One must petition the court to change executor without the existing executor’s cooperation and so I question the veracity of this mutual family member’s statement. “Gathering this evidence requires depositions, expert witnesses such as accountants, interrogatories, witness interviews, subpoenaed documents and evidence presented following the rules of evidence and subject to the executor’s objections,” per guidelines from Klenk Law, a boutique estate law firm.
‘Power of attorneys have the keys to the house — and the bank accounts.’
“Just being upset with the executor is not enough,” according to Peter Klenk. “You must provide the judge with a basis for removal.” Causes for removal include friction between co-executors, failure to comply with the terms of the will, non-cooperation with a vital party or a beneficiary, neglecting or mismanaging estate assets, misconduct, self-dealing, abuse of discretion, misappropriation of funds, hostility towards heirs and beach of fiduciary duty, he says. And, yes, that works both ways.

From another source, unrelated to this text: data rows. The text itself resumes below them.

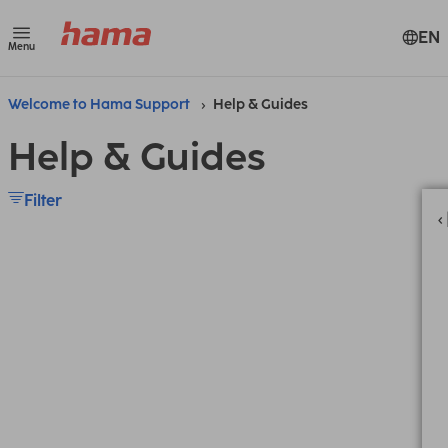
EN
Menu
Welcome to Hama Support
Help & Guides
Help & Guides
Filter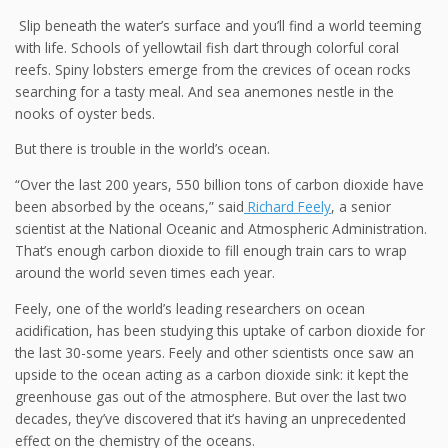
Slip beneath the water’s surface and you’ll find a world teeming
with life. Schools of yellowtail fish dart through colorful coral
reefs. Spiny lobsters emerge from the crevices of ocean rocks
searching for a tasty meal. And sea anemones nestle in the
nooks of oyster beds.
But there is trouble in the world’s ocean.
“Over the last 200 years, 550 billion tons of carbon dioxide have
been absorbed by the oceans,” said
Richard Feely
, a senior
scientist at the National Oceanic and Atmospheric Administration.
That’s enough carbon dioxide to fill enough train cars to wrap
around the world seven times each year.
Feely,
one of the world’s leading researchers on ocean
acidification, has been studying this uptake of carbon dioxide for
the last 30-some years. Feely and other scientists once saw an
upside to the ocean acting as a carbon dioxide sink: it kept the
greenhouse gas out of the atmosphere. But over the last two
decades, they’ve discovered that it’s having an unprecedented
effect on the chemistry of the oceans.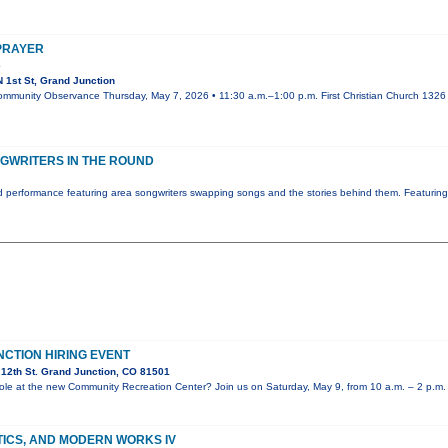
 PRAYER
e
 1st St, Grand Junction
ommunity Observance Thursday, May 7, 2026 • 11:30 a.m.–1:00 p.m. First Christian Church 1326 N
GWRITERS IN THE ROUND
 performance featuring area songwriters swapping songs and the stories behind them. Featurin
NCTION HIRING EVENT
12th St. Grand Junction, CO 81501
e role at the new Community Recreation Center? Join us on Saturday, May 9, from 10 a.m. – 2 p.m.
TICS, AND MODERN WORKS IV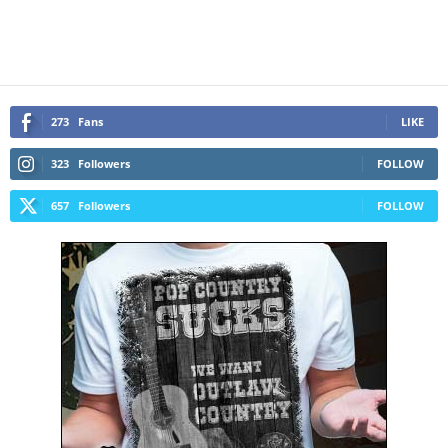
273
Fans
LIKE
323
Followers
FOLLOW
657
Followers
FOLLOW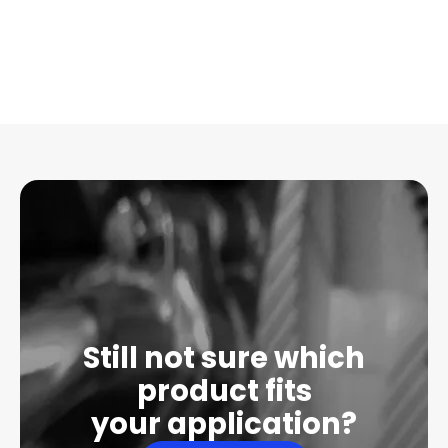
Still not sure which
product fits
your application?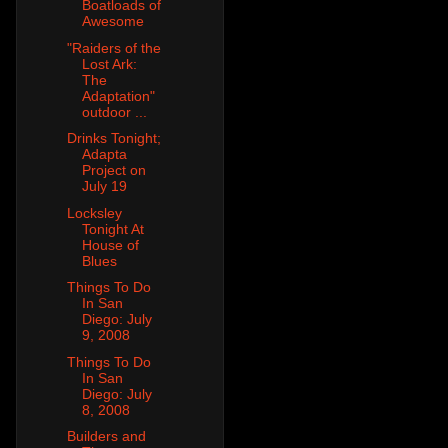
Boatloads of
Awesome
"Raiders of the
Lost Ark:
The
Adaptation"
outdoor ...
Drinks Tonight;
Adapta
Project on
July 19
Locksley
Tonight At
House of
Blues
Things To Do
In San
Diego: July
9, 2008
Things To Do
In San
Diego: July
8, 2008
Builders and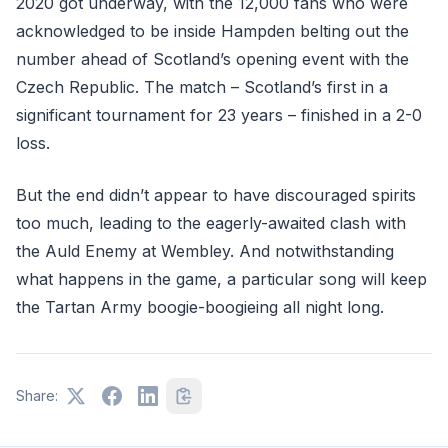
2020 got underway, with the 12,000 fans who were
acknowledged to be inside Hampden belting out the
number ahead of Scotland’s opening event with the
Czech Republic. The match – Scotland’s first in a
significant tournament for 23 years – finished in a 2-0
loss.
But the end didn’t appear to have discouraged spirits
too much, leading to the eagerly-awaited clash with
the Auld Enemy at Wembley. And notwithstanding
what happens in the game, a particular song will keep
the Tartan Army boogie-boogieing all night long.
Share: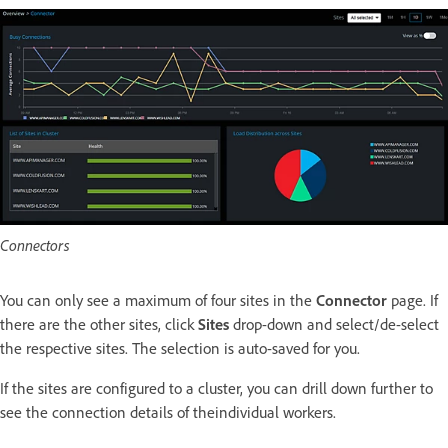
Connectors
You can only see a maximum of four sites in the
Connector
page. If
there are the other sites, click
Sites
drop-down and select/de-select
the respective sites. The selection is auto-saved for you.
If the sites are configured to a cluster, you can drill down further to
see the connection details of theindividual workers.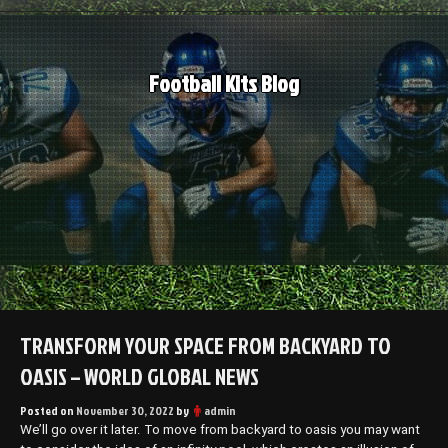
Skip
to
content
Football Kits Blog
TRANSFORM YOUR SPACE FROM BACKYARD TO
OASIS – WORLD GLOBAL NEWS
Posted on
November 30, 2022
by
admin
We’ll go over it later. To move from backyard to oasis you may want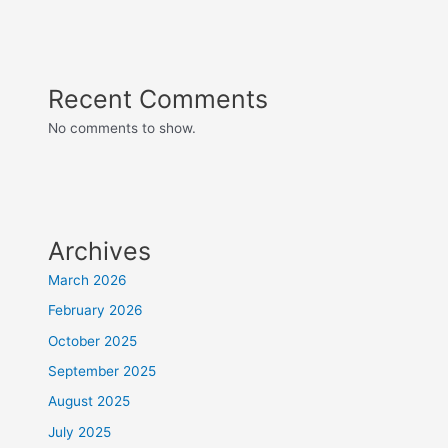
Recent Comments
No comments to show.
Archives
March 2026
February 2026
October 2025
September 2025
August 2025
July 2025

Power of attorneys have the keys to the house — and the bank accounts. “The POA, in fact, is the most abused estate document in terms of theft,” writes Ken Russell, a partner at Baratta, Russell and Baratta. He recommends a provision requiring the POA to provide detailed updates and documentations on all recent activities. It may not prevent financial abuse, but it could deter the POA from acting recklessly. Information gathering first and, based on what you find, action later.
Ultimately, I advise against both inaction and/or underestimating the value of either role.